Deputy Attorney General Rod Rosenstein said anyone who has leaked classified information, including White House staff and Congress members, can be prosecuted by the Justice Department, CNN reports.
In an interview on Fox News Sunday, Rosenstein said the Justice Department would prosecute anyone who violates the law.
“We’re going to devote more resources, reevaluate our procedures and make sure we investigate every one of those leaks,” Rosenstein said.
On Friday, Attorney General Jeff Sessions announced a series of DOJ actions to prosecute classified information leaks, among which was a review of media subpoena rules.
Back in 2015, the Justice Department led by Attorney General Eric Holder updated the rules. The moves announced by Sessions could lead to the removal of the protection from subpoenaing press. In the Sunday interview Rosenstein said the review could leave the policy in place.

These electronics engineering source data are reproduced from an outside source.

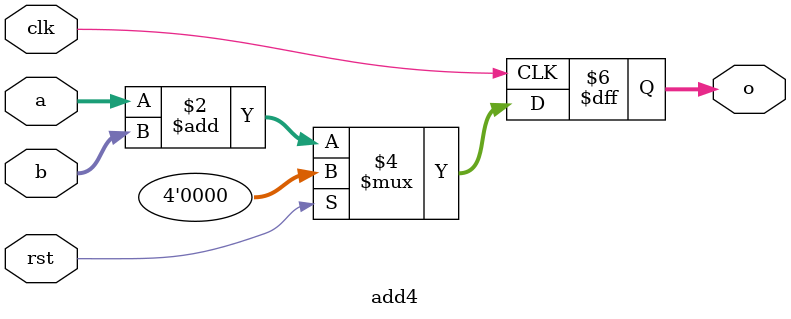
<source format=v>
module add4(
    input [3:0] a,
    input [3:0] b,
    input clk,
    input rst,
    output reg [3:0] o
);

always @ (posedge clk) begin
    if (rst)
        o <= 1'b0;
    else 
        o <= a + b;
end

endmodule
</source>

“Attorney General Holder revised that in 2015,” Rosenstein said. “It’s possible he got it exactly right, but maybe he didn’t.”
Rosenstein said the goal of the moves Sessions announced on Friday was to fight leaks, not to interfere with the work of the news media.
“We’re after leakers, not journalists,” Rosenstein said.
The deputy attorney general maintained that the department would not generally pursue the criminal prosecution of reporters for publishing information that someone had leaked to them.
“Generally speaking, reporters who publish information are not committing a crime,” Rosenstein said.
“There might be a circumstance where they do. You know, I’ve not seen any of those to date, but I wouldn’t rule it out.” he added.
CNN reported in April that the Justice Department was preparing to seek the arrest of Julian Assange, the founder of WikiLeaks, which has published extensive volumes of classified information for years.
After much fuming against government leakers, President Donald Trump has praised Sessions’ announcement in a tweet on Saturday. Rosenstein did not reveal the number of leaks the DOJ was looking at, but he did say there is a significant increase.
Jeh Johnson, Former Homeland Security Secretary, said on CBS’s Face the Nation that in the opening months of the Trump administration there were more leaks than ever before.
“The leaks right now are really bad,” Johnson said. “I’ve never seen it this bad.”
While Johnson said there should be a concerted effort to go after the leakers, he also floated a note of caution to Sessions, saying the Justice Department should be careful about what precedent its actions might set in court.
“So before you decide to take on journalists, reporters and, perhaps, subpoena their sources, be aware that the courts are going to get involved, and that has the potential for making bad law in this area,” Johnson said.